# Problem statement:
Only the lines below, from the one with "чисто на предположениях..." through the one with "я блондинко..", are to be written out, exactly.

# Material provided:
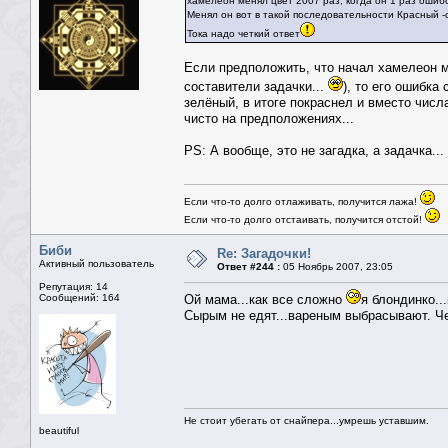
хамелеон менял цвет 2007 раз, когда он 1 раз ошибся
Менял он вот в такой последовательности Красный -
Тока надо четкий ответ
Если предположить, что начал хамелеон ме
составители задачки...
), то его ошибка
зелёный, в итоге покраснел и вместо числа
чисто на предположениях...
PS: А вообще, это не загадка, а задачка...
Если что-то долго отлаживать, получится лажа!
Если что-то долго отстаивать, получится отстой!
Биби
Re: Загадочки!
Активный пользователь
Ответ #244 :
05 Ноябрь 2007, 23:05
Репутация: 14
Сообщений: 164
Ой мама...как все сложно
я блондинко..
Сырым не едят...вареным выбрасывают. Ч
Не стоит убегать от снайпера...умрешь уставшим.
beautiful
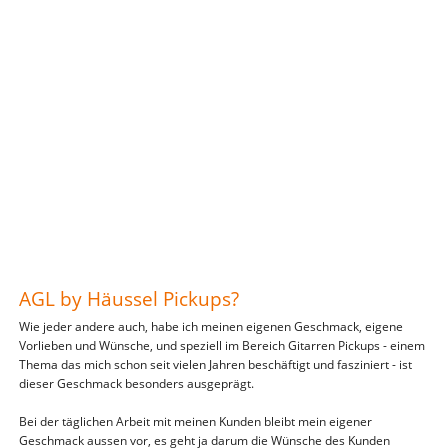
AGL by Häussel Pickups?
Wie jeder andere auch, habe ich meinen eigenen Geschmack, eigene
Vorlieben und Wünsche, und speziell im Bereich Gitarren Pickups - einem
Thema das mich schon seit vielen Jahren beschäftigt und fasziniert - ist
dieser Geschmack besonders ausgeprägt.
Bei der täglichen Arbeit mit meinen Kunden bleibt mein eigener
Geschmack aussen vor, es geht ja darum die Wünsche des Kunden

# Answer box:
чисто на предположениях...
PS: А вообще, это не загадка, а задачка...
Если что-то долго отлаживать, получится лажа!
Если что-то долго отстаивать, получится отстой!
Биби
Re: Загадочки!
Активный пользователь
Ответ #244 :
05 Ноябрь 2007, 23:05
Репутация: 14
Сообщений: 164
Ой мама...как все сложно
я блондинко..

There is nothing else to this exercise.